WHAT YOU NEED TO DO -
Using the records below, transcribe word for word the stretch from the line that contains "right eye: (154, 81)" through the line that contains "right front paw: (164, 208)", both end lines included, and nothing else.
++++ TASK INPUTS
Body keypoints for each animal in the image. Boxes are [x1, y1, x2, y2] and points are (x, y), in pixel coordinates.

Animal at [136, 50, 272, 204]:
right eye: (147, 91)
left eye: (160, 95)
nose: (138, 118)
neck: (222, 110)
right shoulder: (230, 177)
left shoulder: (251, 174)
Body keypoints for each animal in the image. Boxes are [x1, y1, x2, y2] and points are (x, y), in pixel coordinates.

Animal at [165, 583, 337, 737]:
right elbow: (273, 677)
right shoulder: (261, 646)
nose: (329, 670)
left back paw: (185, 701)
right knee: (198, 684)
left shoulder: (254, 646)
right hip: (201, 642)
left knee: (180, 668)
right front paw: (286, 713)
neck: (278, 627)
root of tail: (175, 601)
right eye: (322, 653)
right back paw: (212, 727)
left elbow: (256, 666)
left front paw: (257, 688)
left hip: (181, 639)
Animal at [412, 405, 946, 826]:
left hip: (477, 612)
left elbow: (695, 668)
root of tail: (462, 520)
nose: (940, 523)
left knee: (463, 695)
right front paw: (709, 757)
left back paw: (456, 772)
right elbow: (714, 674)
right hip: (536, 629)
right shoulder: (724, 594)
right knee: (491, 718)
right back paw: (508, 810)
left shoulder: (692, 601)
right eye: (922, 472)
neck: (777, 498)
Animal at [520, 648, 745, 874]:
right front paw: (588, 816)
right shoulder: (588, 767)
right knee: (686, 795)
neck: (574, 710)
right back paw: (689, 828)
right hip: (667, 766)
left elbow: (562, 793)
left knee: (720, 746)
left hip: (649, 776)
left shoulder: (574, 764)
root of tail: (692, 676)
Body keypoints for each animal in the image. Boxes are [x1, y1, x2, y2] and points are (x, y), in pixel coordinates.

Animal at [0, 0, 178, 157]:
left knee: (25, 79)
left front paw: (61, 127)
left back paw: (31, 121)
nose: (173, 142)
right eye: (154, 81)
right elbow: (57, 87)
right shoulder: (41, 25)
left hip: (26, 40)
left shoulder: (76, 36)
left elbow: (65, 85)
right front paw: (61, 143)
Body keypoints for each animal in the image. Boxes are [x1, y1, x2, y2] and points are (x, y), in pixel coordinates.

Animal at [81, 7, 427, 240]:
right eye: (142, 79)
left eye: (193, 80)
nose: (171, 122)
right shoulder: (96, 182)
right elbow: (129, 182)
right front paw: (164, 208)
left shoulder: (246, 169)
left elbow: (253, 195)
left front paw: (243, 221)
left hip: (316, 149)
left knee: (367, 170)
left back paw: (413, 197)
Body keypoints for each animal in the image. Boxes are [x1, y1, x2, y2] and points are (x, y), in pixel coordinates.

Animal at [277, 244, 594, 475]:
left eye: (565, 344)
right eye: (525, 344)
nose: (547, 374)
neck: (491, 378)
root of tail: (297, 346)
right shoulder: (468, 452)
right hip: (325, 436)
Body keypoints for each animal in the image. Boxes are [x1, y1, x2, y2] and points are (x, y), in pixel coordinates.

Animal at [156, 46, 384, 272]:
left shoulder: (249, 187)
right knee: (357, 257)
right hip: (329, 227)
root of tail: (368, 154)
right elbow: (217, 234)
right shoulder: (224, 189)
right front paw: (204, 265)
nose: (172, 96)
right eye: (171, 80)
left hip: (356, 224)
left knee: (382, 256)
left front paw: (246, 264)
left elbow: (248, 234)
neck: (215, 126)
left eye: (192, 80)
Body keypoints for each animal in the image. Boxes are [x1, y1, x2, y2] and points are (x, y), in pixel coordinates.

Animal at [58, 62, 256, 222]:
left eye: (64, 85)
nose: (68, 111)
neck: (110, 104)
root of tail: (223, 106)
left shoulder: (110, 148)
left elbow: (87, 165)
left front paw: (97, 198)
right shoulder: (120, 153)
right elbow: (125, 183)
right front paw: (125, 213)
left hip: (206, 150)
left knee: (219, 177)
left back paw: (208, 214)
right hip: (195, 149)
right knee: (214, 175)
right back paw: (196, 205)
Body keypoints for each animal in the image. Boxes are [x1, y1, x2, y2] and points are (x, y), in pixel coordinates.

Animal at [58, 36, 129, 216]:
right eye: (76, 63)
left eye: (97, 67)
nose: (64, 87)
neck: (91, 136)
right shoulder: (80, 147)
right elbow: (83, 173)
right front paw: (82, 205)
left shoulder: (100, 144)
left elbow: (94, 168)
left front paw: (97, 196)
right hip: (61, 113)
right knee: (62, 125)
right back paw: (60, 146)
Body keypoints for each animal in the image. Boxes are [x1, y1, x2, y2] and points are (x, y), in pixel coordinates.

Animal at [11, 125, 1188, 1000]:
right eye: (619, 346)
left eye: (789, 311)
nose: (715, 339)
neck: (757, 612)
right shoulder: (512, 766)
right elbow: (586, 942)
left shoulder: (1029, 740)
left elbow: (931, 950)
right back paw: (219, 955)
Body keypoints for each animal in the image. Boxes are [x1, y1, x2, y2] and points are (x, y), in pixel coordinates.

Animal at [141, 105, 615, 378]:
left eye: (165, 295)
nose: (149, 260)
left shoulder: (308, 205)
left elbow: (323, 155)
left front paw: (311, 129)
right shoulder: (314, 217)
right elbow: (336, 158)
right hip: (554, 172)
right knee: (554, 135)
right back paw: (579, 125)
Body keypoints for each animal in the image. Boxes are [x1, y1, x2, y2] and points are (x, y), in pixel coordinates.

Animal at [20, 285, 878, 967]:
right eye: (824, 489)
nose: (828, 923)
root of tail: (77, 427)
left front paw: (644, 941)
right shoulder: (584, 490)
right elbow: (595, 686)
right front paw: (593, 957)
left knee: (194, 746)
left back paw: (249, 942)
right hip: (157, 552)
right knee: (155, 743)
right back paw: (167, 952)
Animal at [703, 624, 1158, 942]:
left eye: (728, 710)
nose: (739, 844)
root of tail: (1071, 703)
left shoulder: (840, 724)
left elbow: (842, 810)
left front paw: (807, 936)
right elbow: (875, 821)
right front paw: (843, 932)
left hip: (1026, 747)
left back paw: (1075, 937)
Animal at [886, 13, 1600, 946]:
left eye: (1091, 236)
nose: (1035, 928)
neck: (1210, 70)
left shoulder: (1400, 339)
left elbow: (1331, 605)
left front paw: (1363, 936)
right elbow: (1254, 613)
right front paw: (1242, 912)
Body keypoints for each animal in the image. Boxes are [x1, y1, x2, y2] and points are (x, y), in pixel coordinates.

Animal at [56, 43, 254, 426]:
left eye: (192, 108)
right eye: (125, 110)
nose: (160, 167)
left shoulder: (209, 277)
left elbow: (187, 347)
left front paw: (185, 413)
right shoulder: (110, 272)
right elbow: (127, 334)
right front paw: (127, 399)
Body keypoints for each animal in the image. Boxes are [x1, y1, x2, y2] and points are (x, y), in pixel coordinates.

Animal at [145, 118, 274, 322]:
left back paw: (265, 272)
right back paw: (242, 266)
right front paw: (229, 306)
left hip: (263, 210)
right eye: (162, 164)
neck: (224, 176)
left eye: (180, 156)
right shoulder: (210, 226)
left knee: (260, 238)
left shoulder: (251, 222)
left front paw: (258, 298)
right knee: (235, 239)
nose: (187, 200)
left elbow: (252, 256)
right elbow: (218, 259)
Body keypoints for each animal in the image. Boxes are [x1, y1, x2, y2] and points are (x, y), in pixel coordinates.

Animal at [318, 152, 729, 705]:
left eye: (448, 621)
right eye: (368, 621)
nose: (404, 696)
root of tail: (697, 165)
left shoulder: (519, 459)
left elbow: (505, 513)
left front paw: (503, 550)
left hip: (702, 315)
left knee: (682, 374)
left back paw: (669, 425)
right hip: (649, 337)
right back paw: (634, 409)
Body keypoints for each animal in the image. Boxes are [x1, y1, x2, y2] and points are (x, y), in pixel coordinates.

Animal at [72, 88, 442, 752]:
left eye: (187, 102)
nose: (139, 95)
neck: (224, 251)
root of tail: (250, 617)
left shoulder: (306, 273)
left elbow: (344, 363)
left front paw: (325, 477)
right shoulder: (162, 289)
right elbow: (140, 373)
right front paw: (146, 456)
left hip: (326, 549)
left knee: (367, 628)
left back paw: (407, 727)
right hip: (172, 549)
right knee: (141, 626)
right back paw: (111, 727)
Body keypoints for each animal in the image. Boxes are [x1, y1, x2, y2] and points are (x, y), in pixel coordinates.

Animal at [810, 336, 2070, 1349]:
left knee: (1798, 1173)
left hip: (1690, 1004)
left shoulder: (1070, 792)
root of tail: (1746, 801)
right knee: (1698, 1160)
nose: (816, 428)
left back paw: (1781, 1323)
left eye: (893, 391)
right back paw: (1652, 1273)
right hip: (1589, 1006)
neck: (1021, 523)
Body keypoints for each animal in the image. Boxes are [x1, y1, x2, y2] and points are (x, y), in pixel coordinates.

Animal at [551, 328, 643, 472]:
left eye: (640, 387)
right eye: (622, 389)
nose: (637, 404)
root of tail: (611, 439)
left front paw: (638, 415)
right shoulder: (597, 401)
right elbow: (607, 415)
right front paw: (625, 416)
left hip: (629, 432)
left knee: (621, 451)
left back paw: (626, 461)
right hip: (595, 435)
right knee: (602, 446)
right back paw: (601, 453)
++++++++
EXERCISE OUTPUT -
right eye: (154, 81)
right elbow: (57, 87)
right shoulder: (41, 25)
left hip: (26, 40)
left shoulder: (76, 36)
left elbow: (65, 85)
right front paw: (61, 143)
Body keypoints for each animal in the image. Boxes are [x1, y1, x2, y2] and points are (x, y), in pixel coordinates.

Animal at [81, 7, 427, 240]:
right eye: (142, 79)
left eye: (193, 80)
nose: (171, 122)
right shoulder: (96, 182)
right elbow: (129, 182)
right front paw: (164, 208)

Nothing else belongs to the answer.